*Given records*.
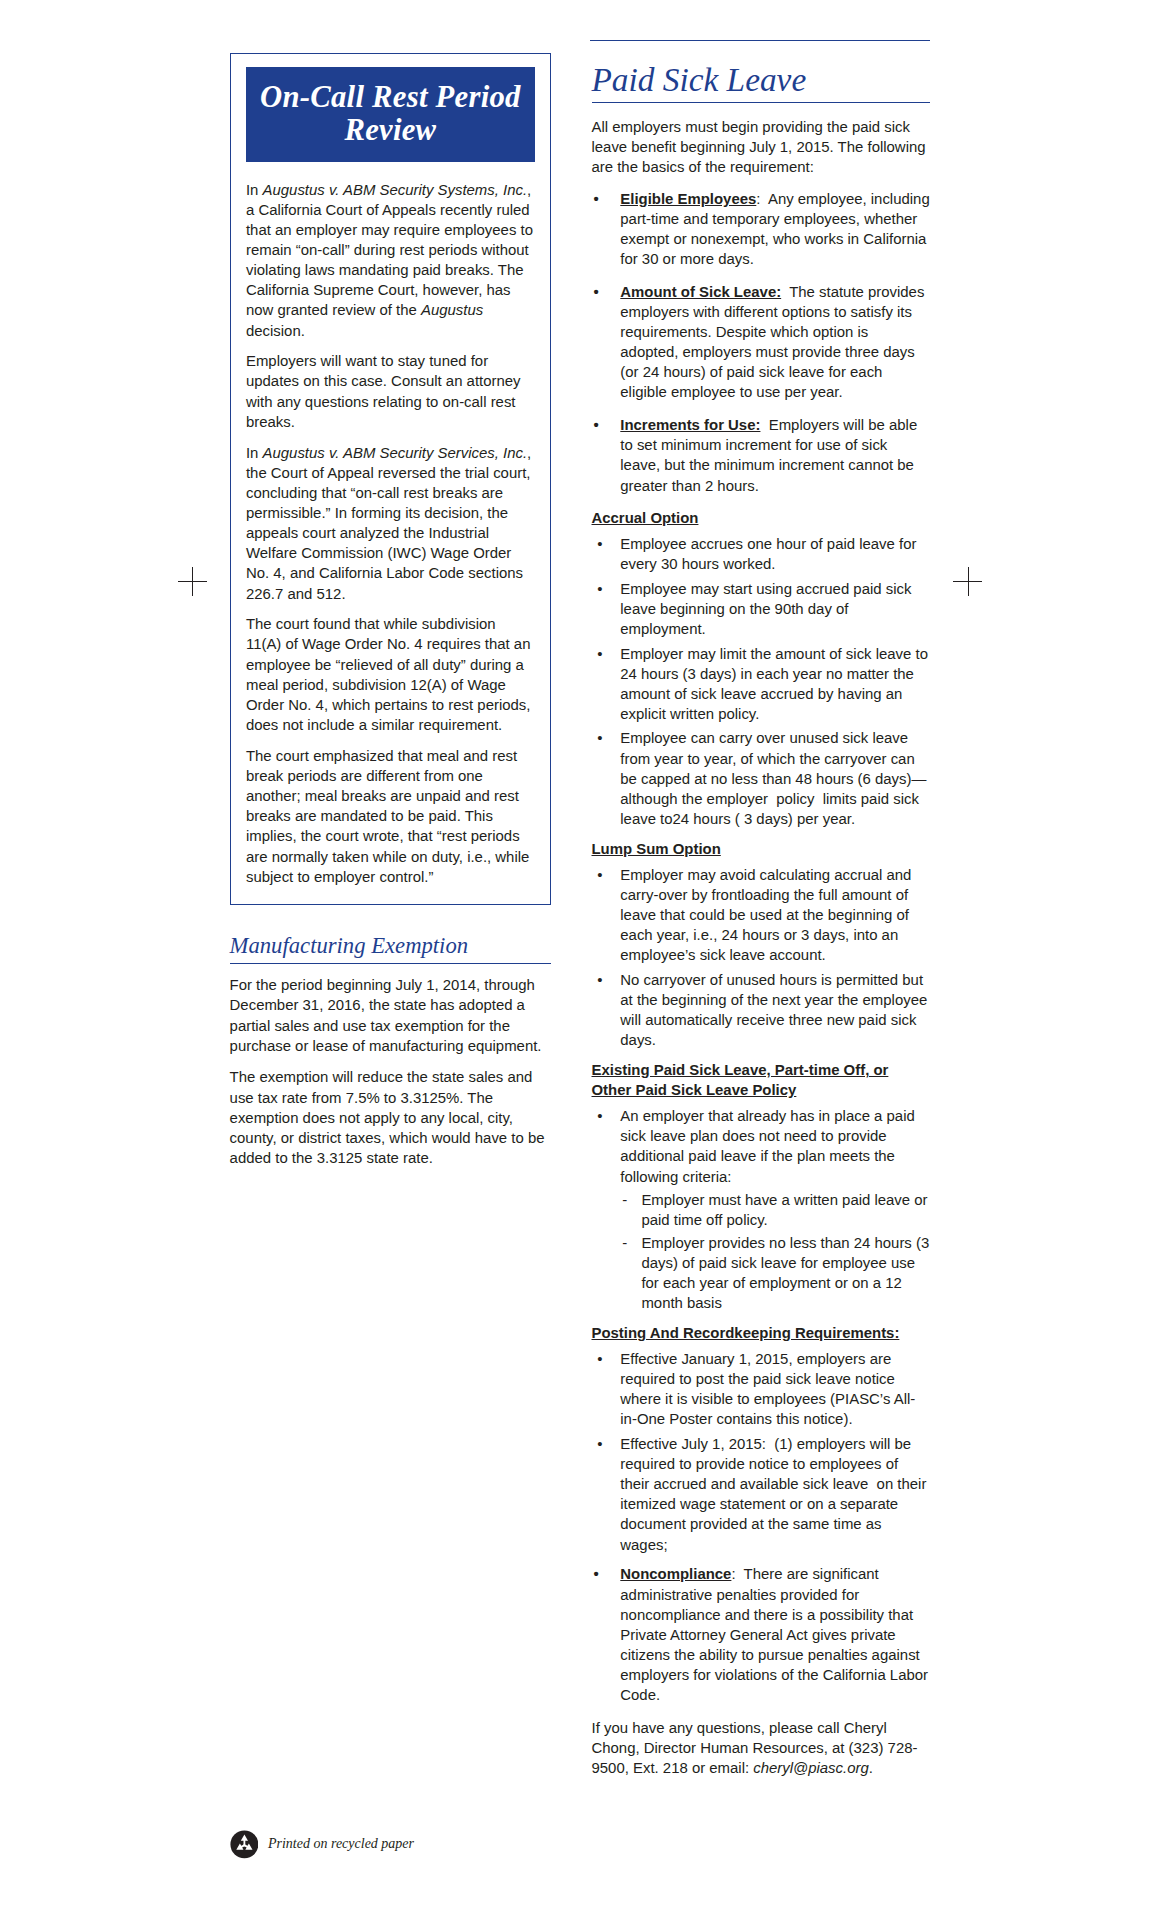On-Call Rest Period Review
In Augustus v. ABM Security Systems, Inc., a California Court of Appeals recently ruled that an employer may require employees to remain “on-call” during rest periods without violating laws mandating paid breaks. The California Supreme Court, however, has now granted review of the Augustus decision.
Employers will want to stay tuned for updates on this case. Consult an attorney with any questions relating to on-call rest breaks.
In Augustus v. ABM Security Services, Inc., the Court of Appeal reversed the trial court, concluding that “on-call rest breaks are permissible.” In forming its decision, the appeals court analyzed the Industrial Welfare Commission (IWC) Wage Order No. 4, and California Labor Code sections 226.7 and 512.
The court found that while subdivision 11(A) of Wage Order No. 4 requires that an employee be “relieved of all duty” during a meal period, subdivision 12(A) of Wage Order No. 4, which pertains to rest periods, does not include a similar requirement.
The court emphasized that meal and rest break periods are different from one another; meal breaks are unpaid and rest breaks are mandated to be paid. This implies, the court wrote, that “rest periods are normally taken while on duty, i.e., while subject to employer control.”
Manufacturing Exemption
For the period beginning July 1, 2014, through December 31, 2016, the state has adopted a partial sales and use tax exemption for the purchase or lease of manufacturing equipment.
The exemption will reduce the state sales and use tax rate from 7.5% to 3.3125%. The exemption does not apply to any local, city, county, or district taxes, which would have to be added to the 3.3125 state rate.
Paid Sick Leave
All employers must begin providing the paid sick leave benefit beginning July 1, 2015. The following are the basics of the requirement:
Eligible Employees: Any employee, including part-time and temporary employees, whether exempt or nonexempt, who works in California for 30 or more days.
Amount of Sick Leave: The statute provides employers with different options to satisfy its requirements. Despite which option is adopted, employers must provide three days (or 24 hours) of paid sick leave for each eligible employee to use per year.
Increments for Use: Employers will be able to set minimum increment for use of sick leave, but the minimum increment cannot be greater than 2 hours.
Accrual Option
Employee accrues one hour of paid leave for every 30 hours worked.
Employee may start using accrued paid sick leave beginning on the 90th day of employment.
Employer may limit the amount of sick leave to 24 hours (3 days) in each year no matter the amount of sick leave accrued by having an explicit written policy.
Employee can carry over unused sick leave from year to year, of which the carryover can be capped at no less than 48 hours (6 days)—although the employer policy limits paid sick leave to24 hours ( 3 days) per year.
Lump Sum Option
Employer may avoid calculating accrual and carry-over by frontloading the full amount of leave that could be used at the beginning of each year, i.e., 24 hours or 3 days, into an employee’s sick leave account.
No carryover of unused hours is permitted but at the beginning of the next year the employee will automatically receive three new paid sick days.
Existing Paid Sick Leave, Part-time Off, or Other Paid Sick Leave Policy
An employer that already has in place a paid sick leave plan does not need to provide additional paid leave if the plan meets the following criteria:
Employer must have a written paid leave or paid time off policy.
Employer provides no less than 24 hours (3 days) of paid sick leave for employee use for each year of employment or on a 12 month basis
Posting And Recordkeeping Requirements:
Effective January 1, 2015, employers are required to post the paid sick leave notice where it is visible to employees (PIASC’s All-in-One Poster contains this notice).
Effective July 1, 2015: (1) employers will be required to provide notice to employees of their accrued and available sick leave on their itemized wage statement or on a separate document provided at the same time as wages;
Noncompliance: There are significant administrative penalties provided for noncompliance and there is a possibility that Private Attorney General Act gives private citizens the ability to pursue penalties against employers for violations of the California Labor Code.
If you have any questions, please call Cheryl Chong, Director Human Resources, at (323) 728-9500, Ext. 218 or email: cheryl@piasc.org.
Printed on recycled paper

*Exercise directions*. All of the entries above need to be repeated exactly, minus the pictures.

*Answer box*.
On-Call Rest Period Review
In Augustus v. ABM Security Systems, Inc., a California Court of Appeals recently ruled that an employer may require employees to remain “on-call” during rest periods without violating laws mandating paid breaks. The California Supreme Court, however, has now granted review of the Augustus decision.
Employers will want to stay tuned for updates on this case. Consult an attorney with any questions relating to on-call rest breaks.
In Augustus v. ABM Security Services, Inc., the Court of Appeal reversed the trial court, concluding that “on-call rest breaks are permissible.” In forming its decision, the appeals court analyzed the Industrial Welfare Commission (IWC) Wage Order No. 4, and California Labor Code sections 226.7 and 512.
The court found that while subdivision 11(A) of Wage Order No. 4 requires that an employee be “relieved of all duty” during a meal period, subdivision 12(A) of Wage Order No. 4, which pertains to rest periods, does not include a similar requirement.
The court emphasized that meal and rest break periods are different from one another; meal breaks are unpaid and rest breaks are mandated to be paid. This implies, the court wrote, that “rest periods are normally taken while on duty, i.e., while subject to employer control.”
Manufacturing Exemption
For the period beginning July 1, 2014, through December 31, 2016, the state has adopted a partial sales and use tax exemption for the purchase or lease of manufacturing equipment.
The exemption will reduce the state sales and use tax rate from 7.5% to 3.3125%. The exemption does not apply to any local, city, county, or district taxes, which would have to be added to the 3.3125 state rate.
Paid Sick Leave
All employers must begin providing the paid sick leave benefit beginning July 1, 2015. The following are the basics of the requirement:
Eligible Employees: Any employee, including part-time and temporary employees, whether exempt or nonexempt, who works in California for 30 or more days.
Amount of Sick Leave: The statute provides employers with different options to satisfy its requirements. Despite which option is adopted, employers must provide three days (or 24 hours) of paid sick leave for each eligible employee to use per year.
Increments for Use: Employers will be able to set minimum increment for use of sick leave, but the minimum increment cannot be greater than 2 hours.
Accrual Option
Employee accrues one hour of paid leave for every 30 hours worked.
Employee may start using accrued paid sick leave beginning on the 90th day of employment.
Employer may limit the amount of sick leave to 24 hours (3 days) in each year no matter the amount of sick leave accrued by having an explicit written policy.
Employee can carry over unused sick leave from year to year, of which the carryover can be capped at no less than 48 hours (6 days)—although the employer policy limits paid sick leave to24 hours ( 3 days) per year.
Lump Sum Option
Employer may avoid calculating accrual and carry-over by frontloading the full amount of leave that could be used at the beginning of each year, i.e., 24 hours or 3 days, into an employee’s sick leave account.
No carryover of unused hours is permitted but at the beginning of the next year the employee will automatically receive three new paid sick days.
Existing Paid Sick Leave, Part-time Off, or Other Paid Sick Leave Policy
An employer that already has in place a paid sick leave plan does not need to provide additional paid leave if the plan meets the following criteria:
Employer must have a written paid leave or paid time off policy.
Employer provides no less than 24 hours (3 days) of paid sick leave for employee use for each year of employment or on a 12 month basis
Posting And Recordkeeping Requirements:
Effective January 1, 2015, employers are required to post the paid sick leave notice where it is visible to employees (PIASC’s All-in-One Poster contains this notice).
Effective July 1, 2015: (1) employers will be required to provide notice to employees of their accrued and available sick leave on their itemized wage statement or on a separate document provided at the same time as wages;
Noncompliance: There are significant administrative penalties provided for noncompliance and there is a possibility that Private Attorney General Act gives private citizens the ability to pursue penalties against employers for violations of the California Labor Code.
If you have any questions, please call Cheryl Chong, Director Human Resources, at (323) 728-9500, Ext. 218 or email: cheryl@piasc.org.
Printed on recycled paper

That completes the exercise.